Thursday, May 2, 2019

Much of my time is spent analyzing data and I came across a few nuggets that I thought would be of  interest. The first concerns Cedar River nitrate. As I said in a previous post, we do have access to empirical data that goes back a long ways, in this case to 1906. I thought about this in looking at Cedar River nitrate data for this past month of April. The nitrate load (total mass transported by the river) for April 2019 exceeded that for the entire year of 1906 (Fig. 1). If I took time to do the math, I think I would find that April 2019 probably exceeded most of the years before 1950.

A graph showing the cedar river nitrate load in 1906 vs. 2019
Fig. 1. April 2019 Cedar River nitrate load versus entire year of 1906. Nitrate data presented “as nitrogen”.

The second nugget came by way of UI Engineering professor Charles Stanier. He recently led a group of chemical engineering students on a tour of the Iowa Fertilizer plant in Lee County. His group was astonished that the plant produces 5060 pounds of fertilizer nitrogen every minute. For comparison: In 2016, our biggest year  for statewide stream nitrogen loss since 1999, 2370 pounds of nitrogen left the state every minute in our rivers, or about ½ the amount produced by the Iowa Fertilizer plant. Last year our statewide stream nitrate loading was 1200 pounds per minute.

The third nugget came by way of an esteemed colleague here in Trowbridge Hall. He provided me some nitrate loading data for the Upper Iowa River in far northeast Iowa. This is shown in Fig. 2 and requires some explanation. It shows how nitrate load changes with stream discharge (flow) by decade. A good way to look at this graph is to find discharge (Q) on the x-axis, for example, 30 m3/second (these are annual averages). Then follow that line up to see that from 1980-89, an annual average of 30 m3/second produced a nitrate load of about 5 million kg; from 1990-99, 5.7 million kg; 2000-2009, 6.1 million kg; and in the last nine years (2010-2018), 6.8 million kg. Translation: the amount of nitrate delivered per unit of water is steadily increasing as time goes on.

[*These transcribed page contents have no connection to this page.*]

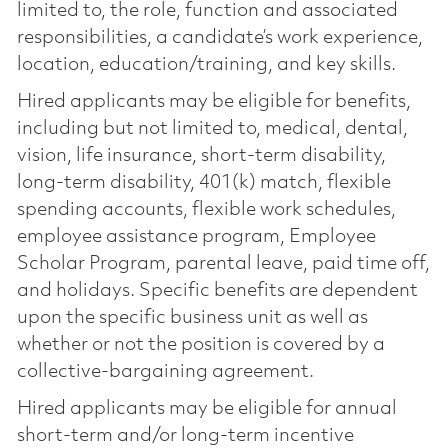
limited to, the role, function and associated
responsibilities, a candidate’s work experience,
location, education/training, and key skills.
Hired applicants may be eligible for benefits,
including but not limited to, medical, dental,
vision, life insurance, short-term disability,
long-term disability, 401(k) match, flexible
spending accounts, flexible work schedules,
employee assistance program, Employee
Scholar Program, parental leave, paid time off,
and holidays. Specific benefits are dependent
upon the specific business unit as well as
whether or not the position is covered by a
collective-bargaining agreement.
Hired applicants may be eligible for annual
short-term and/or long-term incentive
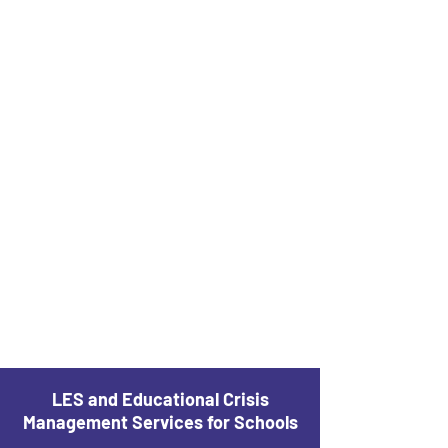
LES and Educational Crisis
Management Services for Schools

This tells us that weather is probably not the driver of increased nitrate loading in this watershed. What is the driver then?

A graph of the relationship between nitrate loads and stream discharge for the Upper Iowa River
Fig. 2. Relationship between nitrate load and stream discharge for the Upper Iowa River in NE Iowa. Data is presented by decade.

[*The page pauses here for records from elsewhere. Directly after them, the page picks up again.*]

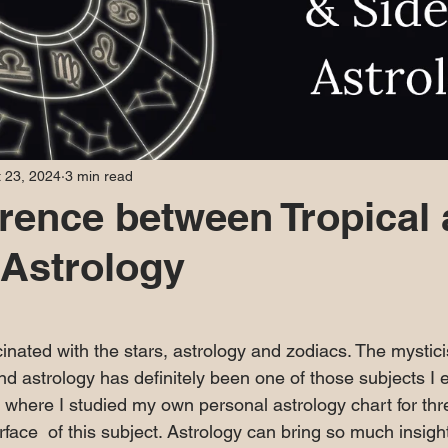
 23, 2024
3 min read
erence between Tropical
 Astrology
 stars.
cinated with the stars, astrology and zodiacs. The mysti
d astrology has definitely been one of those subjects I e
e where I studied my own personal astrology chart for thr
rface  of this subject. Astrology can bring so much insig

In the Upper Iowa Watershed, the driver is almost certainly the amount of area that is cropped to corn and soybean. Figure 3 shows that area for Winneshiek County, which lies within the heart of the watershed. Clearly refinements to farming methods have been made since 1980, and without a doubt there are more conservation practices on the ground now than in 1980. But these efforts have been unable to overcome the fundamentals of more acres and probably more drainage tile. This illustrates why measuring implemented conservation practices is not predictive of water quality in many cases.

A graph about the combined corn and soybean acres of Winneshiek county
Fig. 3. Combined corn and soybean area of Winneshiek County, which lies within the Upper Iowa River Watershed in NE Iowa.